(Records from a collection)

----

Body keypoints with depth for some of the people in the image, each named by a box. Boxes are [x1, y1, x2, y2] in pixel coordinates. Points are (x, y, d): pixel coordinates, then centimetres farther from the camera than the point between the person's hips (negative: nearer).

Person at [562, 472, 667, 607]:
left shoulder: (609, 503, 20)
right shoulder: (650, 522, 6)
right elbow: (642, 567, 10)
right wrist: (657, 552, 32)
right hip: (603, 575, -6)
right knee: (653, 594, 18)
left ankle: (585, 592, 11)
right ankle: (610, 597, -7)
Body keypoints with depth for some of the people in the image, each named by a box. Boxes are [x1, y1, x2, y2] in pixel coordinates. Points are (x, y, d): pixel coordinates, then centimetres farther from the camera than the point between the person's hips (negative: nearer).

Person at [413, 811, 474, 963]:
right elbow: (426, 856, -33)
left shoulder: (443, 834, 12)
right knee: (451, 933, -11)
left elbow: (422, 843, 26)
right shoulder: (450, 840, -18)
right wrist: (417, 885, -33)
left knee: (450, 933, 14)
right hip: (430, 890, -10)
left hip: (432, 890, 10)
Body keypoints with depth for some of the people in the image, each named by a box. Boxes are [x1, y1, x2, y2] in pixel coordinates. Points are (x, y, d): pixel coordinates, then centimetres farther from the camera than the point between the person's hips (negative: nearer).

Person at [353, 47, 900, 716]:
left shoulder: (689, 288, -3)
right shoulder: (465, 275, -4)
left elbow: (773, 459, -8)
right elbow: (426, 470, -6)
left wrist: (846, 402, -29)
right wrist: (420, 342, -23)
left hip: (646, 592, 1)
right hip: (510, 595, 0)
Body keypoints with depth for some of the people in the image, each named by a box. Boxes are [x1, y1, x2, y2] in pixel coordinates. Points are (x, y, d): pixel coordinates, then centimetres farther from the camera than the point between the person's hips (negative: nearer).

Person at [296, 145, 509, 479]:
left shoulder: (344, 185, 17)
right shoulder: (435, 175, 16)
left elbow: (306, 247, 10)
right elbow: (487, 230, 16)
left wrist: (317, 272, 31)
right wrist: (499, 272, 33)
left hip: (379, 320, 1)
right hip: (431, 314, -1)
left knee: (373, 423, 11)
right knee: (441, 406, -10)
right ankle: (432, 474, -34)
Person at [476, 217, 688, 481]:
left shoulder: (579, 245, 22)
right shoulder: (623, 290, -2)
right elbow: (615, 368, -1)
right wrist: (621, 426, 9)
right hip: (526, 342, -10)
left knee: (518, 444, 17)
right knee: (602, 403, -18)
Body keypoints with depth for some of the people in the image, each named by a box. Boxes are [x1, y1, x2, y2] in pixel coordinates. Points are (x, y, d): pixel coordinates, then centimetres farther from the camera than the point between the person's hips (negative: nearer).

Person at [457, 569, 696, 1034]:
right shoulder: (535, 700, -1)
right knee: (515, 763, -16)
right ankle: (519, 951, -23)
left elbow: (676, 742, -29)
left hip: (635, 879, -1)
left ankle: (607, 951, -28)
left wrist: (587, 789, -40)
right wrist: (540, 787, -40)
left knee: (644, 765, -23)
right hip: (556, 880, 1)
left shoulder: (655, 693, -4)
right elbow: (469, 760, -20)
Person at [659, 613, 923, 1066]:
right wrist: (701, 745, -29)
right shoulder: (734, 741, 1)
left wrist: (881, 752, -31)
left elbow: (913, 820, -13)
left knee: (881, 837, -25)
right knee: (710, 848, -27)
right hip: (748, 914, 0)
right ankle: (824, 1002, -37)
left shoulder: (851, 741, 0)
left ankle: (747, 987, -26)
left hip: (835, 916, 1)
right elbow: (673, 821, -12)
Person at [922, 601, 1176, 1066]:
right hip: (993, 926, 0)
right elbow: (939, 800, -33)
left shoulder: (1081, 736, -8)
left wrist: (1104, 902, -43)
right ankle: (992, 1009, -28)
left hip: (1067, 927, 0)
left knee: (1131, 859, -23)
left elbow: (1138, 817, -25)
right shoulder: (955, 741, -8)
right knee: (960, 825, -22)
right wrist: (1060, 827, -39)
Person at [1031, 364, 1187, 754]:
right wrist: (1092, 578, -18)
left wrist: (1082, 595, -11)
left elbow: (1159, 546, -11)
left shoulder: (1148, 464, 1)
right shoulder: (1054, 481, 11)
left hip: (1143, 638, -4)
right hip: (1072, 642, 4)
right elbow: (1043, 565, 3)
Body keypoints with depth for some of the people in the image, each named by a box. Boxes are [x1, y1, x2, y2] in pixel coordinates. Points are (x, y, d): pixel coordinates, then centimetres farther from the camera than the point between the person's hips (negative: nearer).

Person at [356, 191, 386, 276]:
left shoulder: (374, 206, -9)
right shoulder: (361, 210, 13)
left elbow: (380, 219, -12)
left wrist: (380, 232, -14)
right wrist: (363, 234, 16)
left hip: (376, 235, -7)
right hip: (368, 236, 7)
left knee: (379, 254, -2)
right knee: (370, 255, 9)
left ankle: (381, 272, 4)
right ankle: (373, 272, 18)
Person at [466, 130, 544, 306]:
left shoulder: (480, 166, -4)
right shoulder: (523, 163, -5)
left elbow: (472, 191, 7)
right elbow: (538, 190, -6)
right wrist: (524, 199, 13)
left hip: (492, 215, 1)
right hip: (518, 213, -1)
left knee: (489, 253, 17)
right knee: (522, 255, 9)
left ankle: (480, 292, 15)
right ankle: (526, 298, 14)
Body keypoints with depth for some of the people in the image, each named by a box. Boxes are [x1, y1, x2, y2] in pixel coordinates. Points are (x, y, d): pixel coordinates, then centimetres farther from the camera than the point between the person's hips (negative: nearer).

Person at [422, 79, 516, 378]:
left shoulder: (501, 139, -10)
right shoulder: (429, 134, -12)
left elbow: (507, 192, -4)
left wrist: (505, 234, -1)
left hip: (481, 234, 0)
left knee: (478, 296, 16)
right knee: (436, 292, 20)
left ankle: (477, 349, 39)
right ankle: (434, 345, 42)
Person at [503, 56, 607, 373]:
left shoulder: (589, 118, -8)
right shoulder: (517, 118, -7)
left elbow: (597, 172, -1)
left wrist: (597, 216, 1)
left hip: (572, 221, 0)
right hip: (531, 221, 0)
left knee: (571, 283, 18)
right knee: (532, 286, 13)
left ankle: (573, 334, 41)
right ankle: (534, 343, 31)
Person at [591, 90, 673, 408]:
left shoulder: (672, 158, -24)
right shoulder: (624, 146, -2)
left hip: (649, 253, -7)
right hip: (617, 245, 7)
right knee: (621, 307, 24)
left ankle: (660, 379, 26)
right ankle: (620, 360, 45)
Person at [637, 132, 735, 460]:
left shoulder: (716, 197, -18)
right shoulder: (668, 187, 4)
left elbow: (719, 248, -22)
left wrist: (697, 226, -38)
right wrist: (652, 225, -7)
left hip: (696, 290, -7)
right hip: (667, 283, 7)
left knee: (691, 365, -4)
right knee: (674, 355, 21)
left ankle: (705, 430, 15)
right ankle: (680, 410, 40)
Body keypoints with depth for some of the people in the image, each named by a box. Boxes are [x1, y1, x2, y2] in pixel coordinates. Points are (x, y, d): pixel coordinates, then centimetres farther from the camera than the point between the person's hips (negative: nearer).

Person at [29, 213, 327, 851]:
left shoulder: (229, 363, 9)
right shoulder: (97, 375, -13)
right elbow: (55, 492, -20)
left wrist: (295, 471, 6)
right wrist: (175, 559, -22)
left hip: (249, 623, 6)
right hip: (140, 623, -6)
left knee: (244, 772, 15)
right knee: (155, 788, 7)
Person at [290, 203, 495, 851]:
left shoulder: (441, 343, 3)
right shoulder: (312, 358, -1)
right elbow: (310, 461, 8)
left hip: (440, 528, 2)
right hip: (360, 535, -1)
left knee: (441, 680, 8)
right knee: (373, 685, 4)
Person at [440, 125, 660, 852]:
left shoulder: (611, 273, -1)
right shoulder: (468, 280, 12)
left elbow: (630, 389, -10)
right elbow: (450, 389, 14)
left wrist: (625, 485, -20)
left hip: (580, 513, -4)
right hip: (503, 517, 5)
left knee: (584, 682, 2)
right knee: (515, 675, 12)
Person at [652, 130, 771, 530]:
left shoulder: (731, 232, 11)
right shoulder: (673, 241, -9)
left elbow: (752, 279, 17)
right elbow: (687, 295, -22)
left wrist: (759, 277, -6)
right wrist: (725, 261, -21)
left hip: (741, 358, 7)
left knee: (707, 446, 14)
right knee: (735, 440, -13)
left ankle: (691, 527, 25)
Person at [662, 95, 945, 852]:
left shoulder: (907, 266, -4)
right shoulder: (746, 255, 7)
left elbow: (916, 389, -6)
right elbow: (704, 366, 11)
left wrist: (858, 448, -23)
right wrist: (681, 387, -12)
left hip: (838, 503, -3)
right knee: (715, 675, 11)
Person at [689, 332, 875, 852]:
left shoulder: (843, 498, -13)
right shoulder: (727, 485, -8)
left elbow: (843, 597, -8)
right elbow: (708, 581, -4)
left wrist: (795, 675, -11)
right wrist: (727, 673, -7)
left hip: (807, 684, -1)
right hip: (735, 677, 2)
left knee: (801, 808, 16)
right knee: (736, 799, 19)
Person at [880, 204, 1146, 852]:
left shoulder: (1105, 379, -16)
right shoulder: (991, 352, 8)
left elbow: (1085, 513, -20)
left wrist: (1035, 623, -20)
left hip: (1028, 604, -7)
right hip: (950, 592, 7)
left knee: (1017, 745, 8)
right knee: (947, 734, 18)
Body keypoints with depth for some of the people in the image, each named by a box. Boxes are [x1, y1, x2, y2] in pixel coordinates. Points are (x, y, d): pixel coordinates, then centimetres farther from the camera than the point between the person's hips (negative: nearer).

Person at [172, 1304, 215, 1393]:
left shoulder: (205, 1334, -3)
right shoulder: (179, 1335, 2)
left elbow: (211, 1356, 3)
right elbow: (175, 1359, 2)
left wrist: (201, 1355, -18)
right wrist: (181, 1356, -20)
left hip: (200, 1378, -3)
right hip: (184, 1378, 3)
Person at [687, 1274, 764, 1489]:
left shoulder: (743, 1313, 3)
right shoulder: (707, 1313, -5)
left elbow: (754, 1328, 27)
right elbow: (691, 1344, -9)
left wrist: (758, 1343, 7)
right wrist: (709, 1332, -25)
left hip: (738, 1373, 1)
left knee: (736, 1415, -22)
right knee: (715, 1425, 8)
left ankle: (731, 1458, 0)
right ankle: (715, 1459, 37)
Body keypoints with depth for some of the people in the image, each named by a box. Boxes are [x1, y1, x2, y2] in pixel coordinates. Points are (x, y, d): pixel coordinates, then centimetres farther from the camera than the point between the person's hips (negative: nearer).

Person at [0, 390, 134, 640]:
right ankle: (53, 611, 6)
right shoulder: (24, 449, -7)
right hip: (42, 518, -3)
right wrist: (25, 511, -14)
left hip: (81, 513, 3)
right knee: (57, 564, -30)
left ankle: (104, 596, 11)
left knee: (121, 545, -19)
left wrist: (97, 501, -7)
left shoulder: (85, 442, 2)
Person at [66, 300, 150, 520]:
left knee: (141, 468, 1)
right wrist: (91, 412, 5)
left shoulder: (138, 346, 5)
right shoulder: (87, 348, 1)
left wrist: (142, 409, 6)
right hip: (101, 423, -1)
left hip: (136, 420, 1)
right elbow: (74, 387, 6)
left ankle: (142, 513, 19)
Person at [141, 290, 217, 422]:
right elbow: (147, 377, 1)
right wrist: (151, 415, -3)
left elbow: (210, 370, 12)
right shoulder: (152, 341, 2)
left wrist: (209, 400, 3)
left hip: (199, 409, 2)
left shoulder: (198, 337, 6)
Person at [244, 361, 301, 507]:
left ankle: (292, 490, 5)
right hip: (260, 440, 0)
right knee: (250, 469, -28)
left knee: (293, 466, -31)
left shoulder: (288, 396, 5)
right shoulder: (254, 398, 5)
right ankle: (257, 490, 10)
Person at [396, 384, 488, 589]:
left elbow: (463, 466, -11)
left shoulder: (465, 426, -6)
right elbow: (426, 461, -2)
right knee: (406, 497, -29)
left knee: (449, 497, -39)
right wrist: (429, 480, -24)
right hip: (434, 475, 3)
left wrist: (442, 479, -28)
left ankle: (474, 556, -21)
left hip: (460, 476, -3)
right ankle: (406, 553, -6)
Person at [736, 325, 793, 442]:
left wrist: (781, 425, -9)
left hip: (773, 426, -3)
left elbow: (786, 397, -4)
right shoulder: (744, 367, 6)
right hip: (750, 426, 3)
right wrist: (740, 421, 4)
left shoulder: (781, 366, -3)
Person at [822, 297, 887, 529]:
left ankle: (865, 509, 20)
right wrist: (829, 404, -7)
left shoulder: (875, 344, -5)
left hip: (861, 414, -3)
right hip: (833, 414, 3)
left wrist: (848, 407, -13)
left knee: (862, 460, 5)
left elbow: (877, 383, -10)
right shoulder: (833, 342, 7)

----

Exercise requirements: Begin at the line that has "left elbow: (210, 370, 12)" and stop after the line that has "right ankle: (257, 490, 10)". Copy out those lines again, multiplying every number in the keypoint values (the x and y pixel coordinates and the depth) by 2.25 and rounding to whole numbers, halves up, but leave the "Person at" box numbers as they are.

Response to this task:
left elbow: (473, 833, 27)
right shoulder: (342, 767, 5)
left wrist: (470, 900, 7)
left hip: (448, 920, 5)
left shoulder: (446, 758, 14)
Person at [244, 361, 301, 507]:
left ankle: (657, 1103, 11)
right hip: (585, 990, 0)
right knee: (563, 1055, -63)
left knee: (659, 1049, -70)
left shoulder: (648, 891, 11)
right shoulder: (572, 896, 11)
right ankle: (578, 1103, 23)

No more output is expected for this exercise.